Selain itu, CMS menerapkan level pengguna yang dibedakan menjadi maker dan checker, yang memiliki fungsi saling berkait dan transaksi tidak akan terotorisasi jika salah satu dari user tersebut tidak memberikan persetujuan.

Konsep ini menjadikan transaksi keuangan dan monitoring pendebitan rekening bendahara akurat dan kredibel.

Setiap perubahan membutuhkan waktu untuk adaptasi, upaya untuk bisa menyesuaikan diri mengikuti perubahan tersebut.

Hingga triwulan akhir tahun 2022, tingkat penggunaan CMS oleh satuan kerja di seluruh Kementerian/Lembaga masih rendah, dikisaran tiga puluhan persen.

Beberapa kondisi yang dianggap menjadi penyebab rendahnya penggunaan CMS oleh bendahara satker antara lain masih kurangnya pemahaman teknis penggunaan dan manfaat dari CMS, masih nyamannya bendahara dengan sistem yang lama dengan menggunakan uang tunai, tidak meratanya jaringan internet ditambah adanya kekhawatiran bendahara terhadap cyber crime, dan masih ada user CMS yang belum dilakukan aktivasinya.

Keniscayaan perubahan ini perlu diimbangi dengan upaya pemilik kebijakan dan pemilik sistem untuk memastikan tantangan ini disolusikan dengan baik dan tidak berubah menjadi resistensi satuan kerja untuk menggunakan CMS.

Kementerian Keuangan sebagai koordinator pengelolaan kas negara terus melakukan koordinasi kepada seluruh satuan kerja melalui Kantor Pelayanan Perbendaharaan Negara (KPPN) yang tersebar di seluruh Indonesia, dengan memberikan informasi dan sosialisasi, serta monitoring atas implementasi Budaya Non Tunai.
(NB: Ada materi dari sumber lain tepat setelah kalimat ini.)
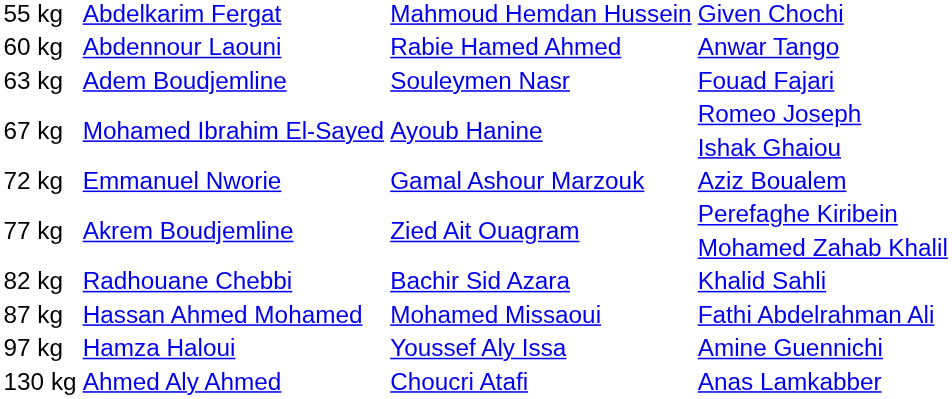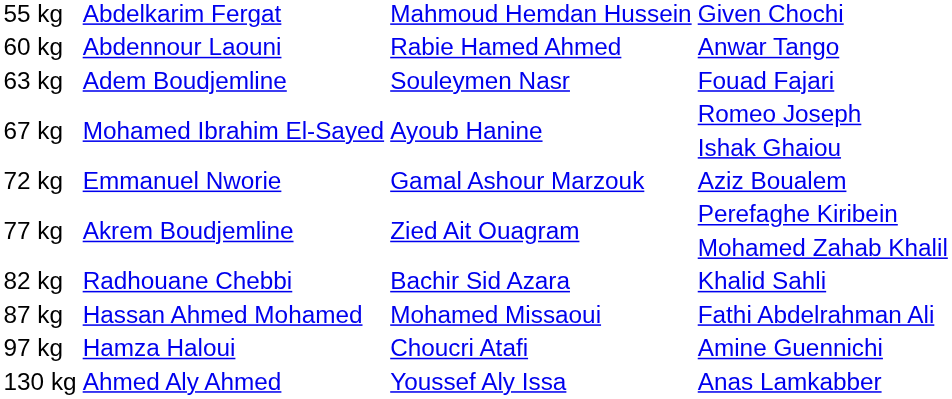Amine Guennichi | column 3: Youssef Aly Issa -> Choucri Atafi
Anas Lamkabber | column 3: Choucri Atafi -> Youssef Aly Issa
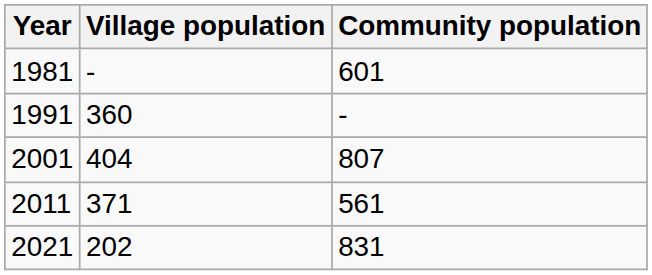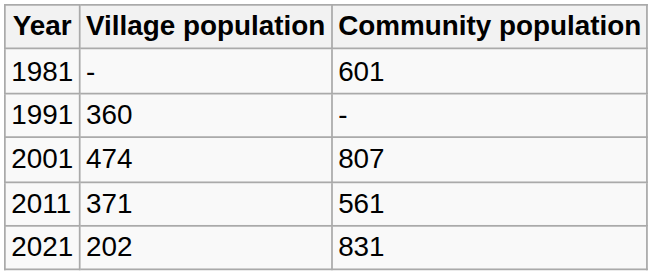2001 | Village population: 404 -> 474
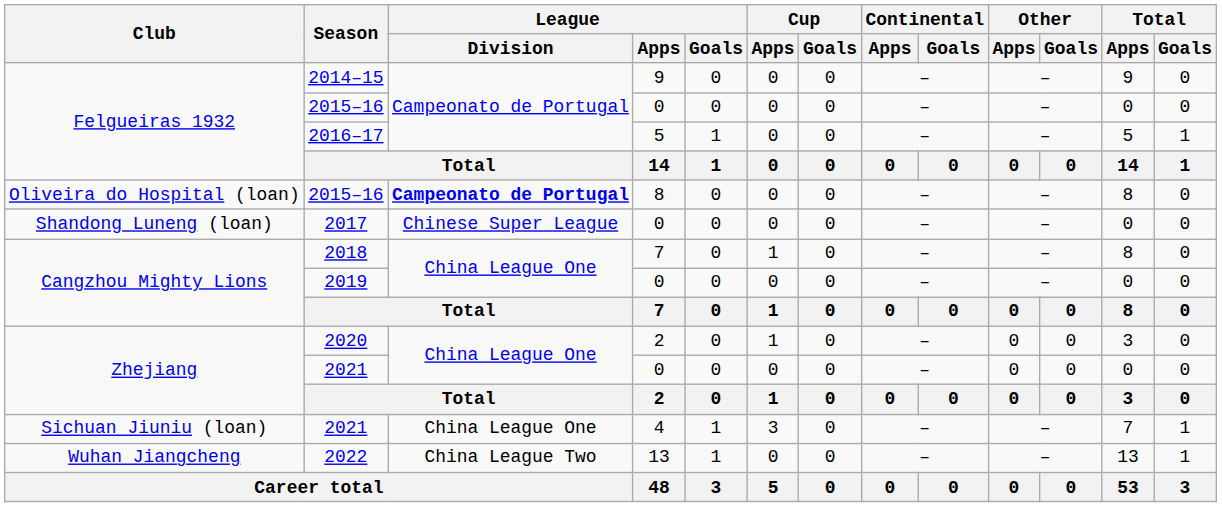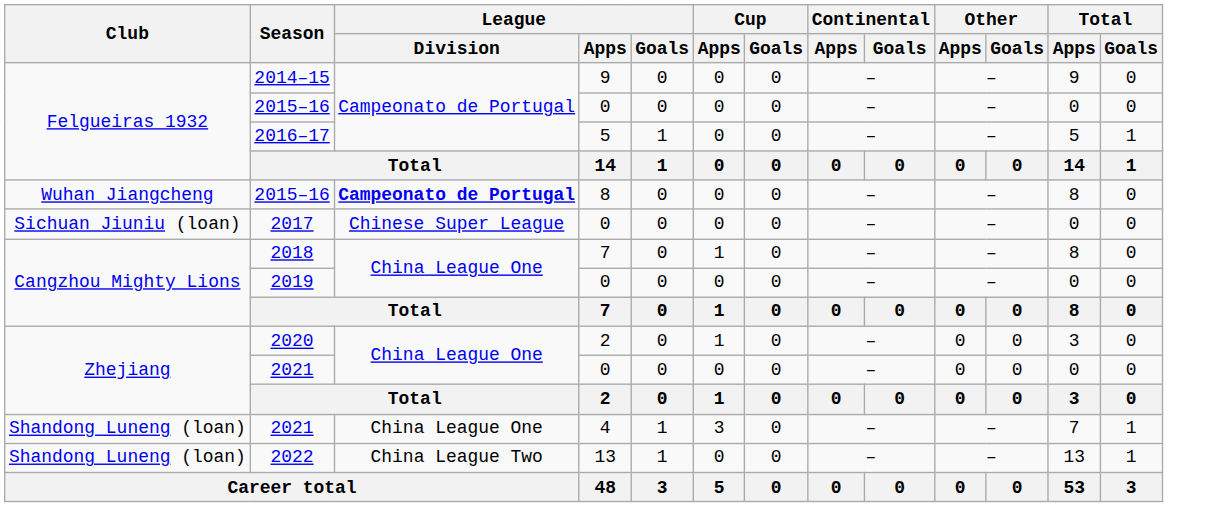2015–16 / 8 | Club: Oliveira do Hospital (loan) -> Wuhan Jiangcheng
2017 | Club: Shandong Luneng (loan) -> Sichuan Jiuniu (loan)
2021 / 4 | Club: Sichuan Jiuniu (loan) -> Shandong Luneng (loan)
2022 | Club: Wuhan Jiangcheng -> Shandong Luneng (loan)
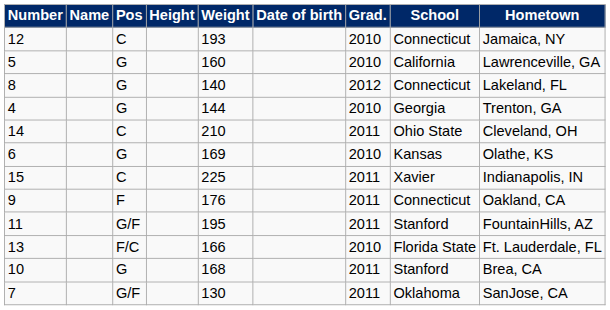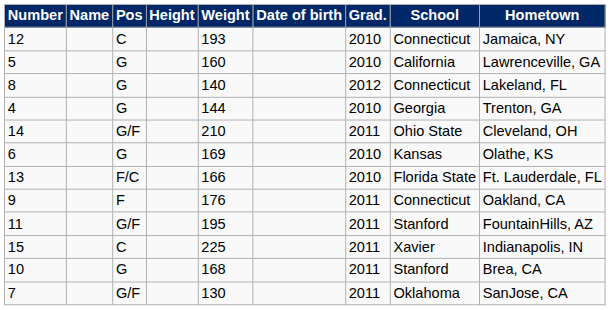14 | Pos: C -> G/F
rows swapped: 13 <-> 15
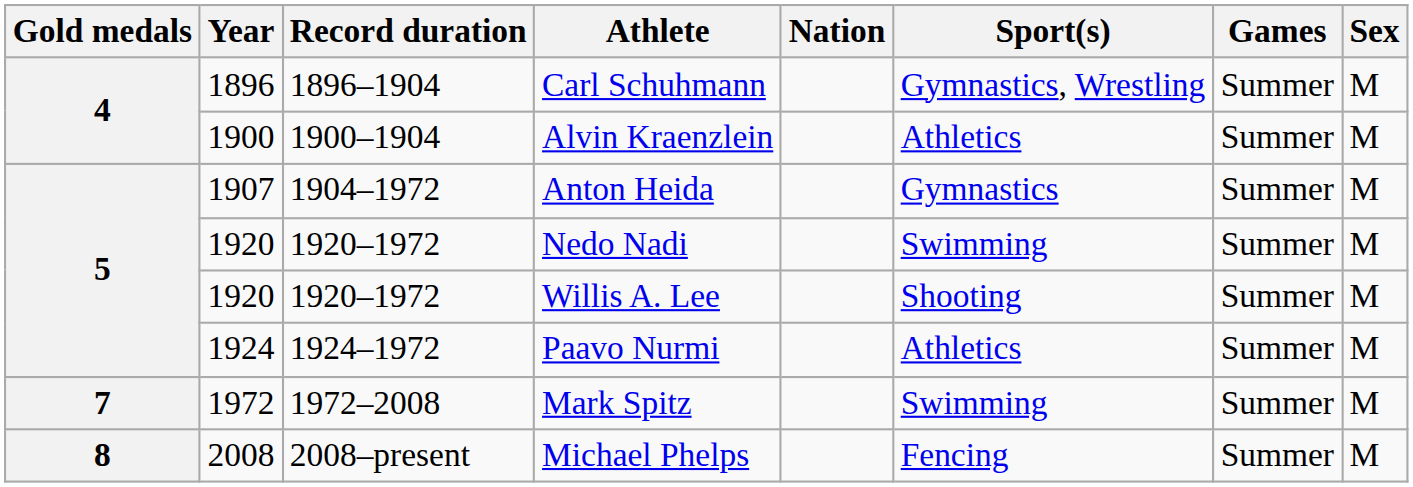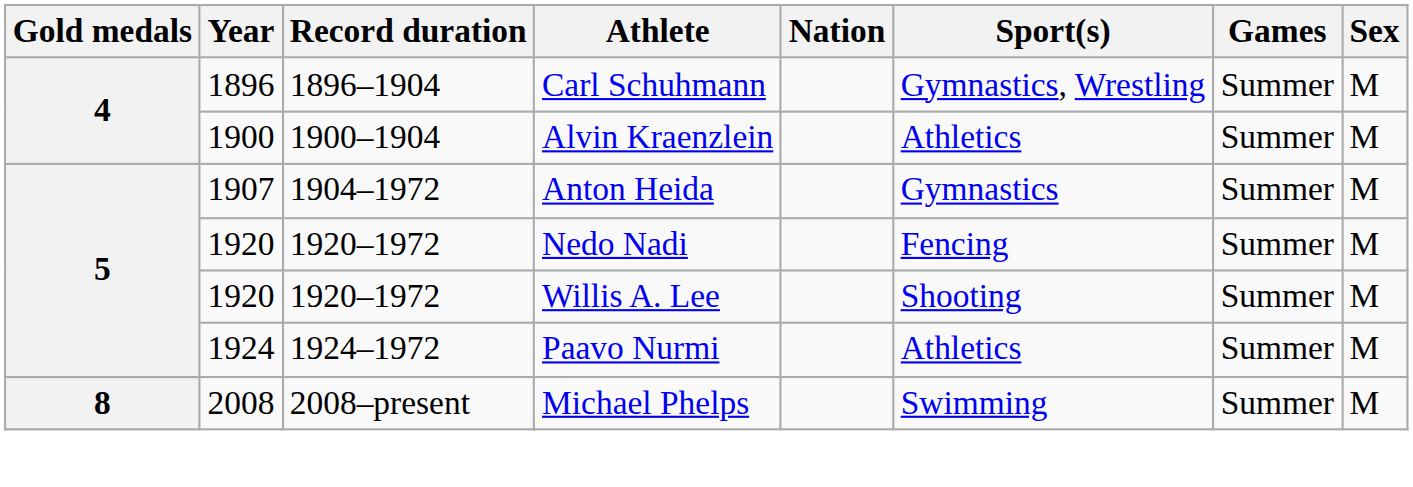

Para pimpinan Bank mitra kerja bendahara satuan kerja pemerintah juga diharapkan turut serta dalam program edukasi pelatihan dan layanan help desk terkait penggunaan CMS untuk memastikan sistem dan proses bisnis penggunaannya dapat berjalan dengan lancar dan aman.

Selain itu tidak kalah penting peran Pemerintah Pusat ataupun Pemerintah Daerah dalam memastikan pemerataan infrastruktur terutama jaringan internet yang dapat diakses hingga seluruh wilayah di Republik Indonesia.

Melihat semangat tujuan dari reformasi pengelolaan kas negara untuk mengantisipasi penyelewengan keuangan negara melalui transparansi dan akuntabilitas tata kelola kas, serta perubahan, pengembangan, dan perbaikan yang telah dilakukan hingga saat ini, tentunya kita bisa terus merasa optimis bahwa keuangan negara berada pada jalur yang tepat dengan dukungan sistem mumpuni Cash Management System, yang mampu memudahkan pengguna dan efisien, serta dalam waktu bersamaan juga memberikan rasa aman.

Tentunya budaya cashless diharapkan mampu mendorong dan meningkatkan kualitas transaksi keuangan yang transparan dan kredibel.